> [ASSIGNMENT]:
Would you repeat the listing below exactly, with no pictures in it?

* * * *

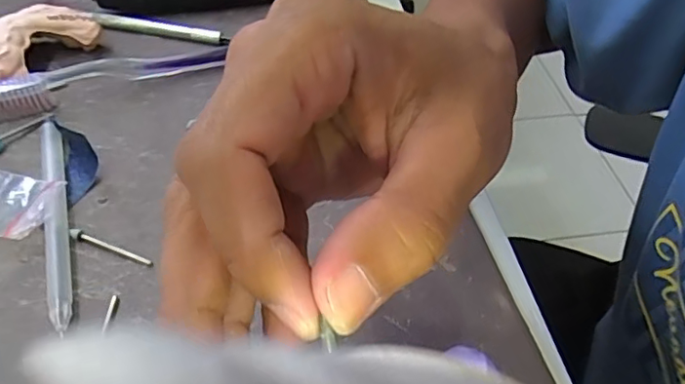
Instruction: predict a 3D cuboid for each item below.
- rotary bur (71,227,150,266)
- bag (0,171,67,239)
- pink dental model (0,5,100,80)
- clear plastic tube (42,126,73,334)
[{"bbox_3d":[-0.101,0.024,0.250,0.041,0.004,0.005,20,50,12],"label":"rotary bur"},{"bbox_3d":[-0.149,0.004,0.257,0.046,0.014,0.033,15,48,12],"label":"bag"},{"bbox_3d":[-0.176,-0.087,0.329,0.033,0.024,0.067,26,51,20],"label":"pink dental model"},{"bbox_3d":[-0.128,0.009,0.256,0.012,0.013,0.119,-14,52,-17],"label":"clear plastic tube"}]

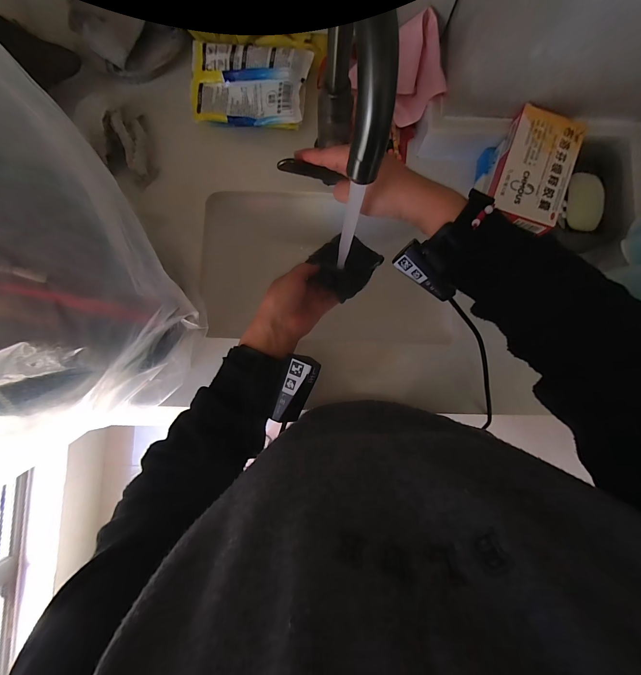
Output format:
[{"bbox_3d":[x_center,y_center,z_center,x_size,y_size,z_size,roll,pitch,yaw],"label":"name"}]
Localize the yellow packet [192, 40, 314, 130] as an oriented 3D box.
[{"bbox_3d":[-0.093,-0.322,0.391,0.157,0.018,0.098,13,103,10],"label":"yellow packet"}]

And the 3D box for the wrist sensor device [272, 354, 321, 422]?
[{"bbox_3d":[-0.024,0.052,0.306,0.029,0.018,0.070,21,100,1],"label":"wrist sensor device"}]

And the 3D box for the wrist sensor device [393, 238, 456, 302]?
[{"bbox_3d":[0.113,-0.071,0.317,0.070,0.031,0.022,42,47,2],"label":"wrist sensor device"}]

* * * *

> [SOLUTION TO THIS PROBLEM]:
Instruction: predict a 3D cuboid for each item below.
- rotary bur (71,227,150,266)
- bag (0,171,67,239)
- pink dental model (0,5,100,80)
- clear plastic tube (42,126,73,334)
[{"bbox_3d":[-0.101,0.024,0.250,0.041,0.004,0.005,20,50,12],"label":"rotary bur"},{"bbox_3d":[-0.149,0.004,0.257,0.046,0.014,0.033,15,48,12],"label":"bag"},{"bbox_3d":[-0.176,-0.087,0.329,0.033,0.024,0.067,26,51,20],"label":"pink dental model"},{"bbox_3d":[-0.128,0.009,0.256,0.012,0.013,0.119,-14,52,-17],"label":"clear plastic tube"}]

Output format:
[{"bbox_3d":[x_center,y_center,z_center,x_size,y_size,z_size,roll,pitch,yaw],"label":"name"}]
Localize the yellow packet [192, 40, 314, 130] as an oriented 3D box.
[{"bbox_3d":[-0.093,-0.322,0.391,0.157,0.018,0.098,13,103,10],"label":"yellow packet"}]

And the 3D box for the wrist sensor device [272, 354, 321, 422]?
[{"bbox_3d":[-0.024,0.052,0.306,0.029,0.018,0.070,21,100,1],"label":"wrist sensor device"}]

And the 3D box for the wrist sensor device [393, 238, 456, 302]?
[{"bbox_3d":[0.113,-0.071,0.317,0.070,0.031,0.022,42,47,2],"label":"wrist sensor device"}]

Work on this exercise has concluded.